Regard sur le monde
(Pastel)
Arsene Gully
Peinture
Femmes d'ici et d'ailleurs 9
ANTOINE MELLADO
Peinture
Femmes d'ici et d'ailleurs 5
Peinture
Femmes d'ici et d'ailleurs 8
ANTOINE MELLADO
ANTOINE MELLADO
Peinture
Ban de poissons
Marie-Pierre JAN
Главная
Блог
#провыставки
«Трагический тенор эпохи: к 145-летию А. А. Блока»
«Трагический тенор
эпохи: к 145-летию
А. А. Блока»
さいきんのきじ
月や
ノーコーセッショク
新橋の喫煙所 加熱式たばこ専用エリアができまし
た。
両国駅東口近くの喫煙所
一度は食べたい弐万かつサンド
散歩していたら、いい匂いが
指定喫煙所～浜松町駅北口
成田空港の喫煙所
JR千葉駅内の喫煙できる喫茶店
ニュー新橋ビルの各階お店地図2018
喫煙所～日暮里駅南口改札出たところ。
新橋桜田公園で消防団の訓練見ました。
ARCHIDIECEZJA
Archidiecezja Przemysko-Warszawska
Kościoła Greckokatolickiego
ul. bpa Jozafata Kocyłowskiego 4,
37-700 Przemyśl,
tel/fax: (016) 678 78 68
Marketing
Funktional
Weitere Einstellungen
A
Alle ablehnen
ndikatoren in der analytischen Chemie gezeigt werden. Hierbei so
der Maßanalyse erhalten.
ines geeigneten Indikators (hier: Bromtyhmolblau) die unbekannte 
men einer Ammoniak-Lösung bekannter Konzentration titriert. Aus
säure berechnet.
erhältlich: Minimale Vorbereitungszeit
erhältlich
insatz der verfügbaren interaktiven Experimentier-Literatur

◆ **Task brief**
Render every line above as a JSON array of strings, one string per line, leaving out blank lines.

◆ **Solution to this problem**
[
  "Regard sur le monde",
  "(Pastel)",
  "Arsene Gully",
  "Peinture",
  "Femmes d'ici et d'ailleurs 9",
  "ANTOINE MELLADO",
  "Peinture",
  "Femmes d'ici et d'ailleurs 5",
  "Peinture",
  "Femmes d'ici et d'ailleurs 8",
  "ANTOINE MELLADO",
  "ANTOINE MELLADO",
  "Peinture",
  "Ban de poissons",
  "Marie-Pierre JAN",
  "Главная",
  "Блог",
  "#провыставки",
  "«Трагический тенор эпохи: к 145-летию А. А. Блока»",
  "«Трагический тенор",
  "эпохи: к 145-летию",
  "А. А. Блока»",
  "さいきんのきじ",
  "月や",
  "ノーコーセッショク",
  "新橋の喫煙所 加熱式たばこ専用エリアができまし",
  "た。",
  "両国駅東口近くの喫煙所",
  "一度は食べたい弐万かつサンド",
  "散歩していたら、いい匂いが",
  "指定喫煙所～浜松町駅北口",
  "成田空港の喫煙所",
  "JR千葉駅内の喫煙できる喫茶店",
  "ニュー新橋ビルの各階お店地図2018",
  "喫煙所～日暮里駅南口改札出たところ。",
  "新橋桜田公園で消防団の訓練見ました。",
  "ARCHIDIECEZJA",
  "Archidiecezja Przemysko-Warszawska",
  "Kościoła Greckokatolickiego",
  "ul. bpa Jozafata Kocyłowskiego 4,",
  "37-700 Przemyśl,",
  "tel/fax: (016) 678 78 68",
  "Marketing",
  "Funktional",
  "Weitere Einstellungen",
  "A",
  "Alle ablehnen",
  "ndikatoren in der analytischen Chemie gezeigt werden. Hierbei so",
  "der Maßanalyse erhalten.",
  "ines geeigneten Indikators (hier: Bromtyhmolblau) die unbekannte ",
  "men einer Ammoniak-Lösung bekannter Konzentration titriert. Aus",
  "säure berechnet.",
  "erhältlich: Minimale Vorbereitungszeit",
  "erhältlich",
  "insatz der verfügbaren interaktiven Experimentier-Literatur"
]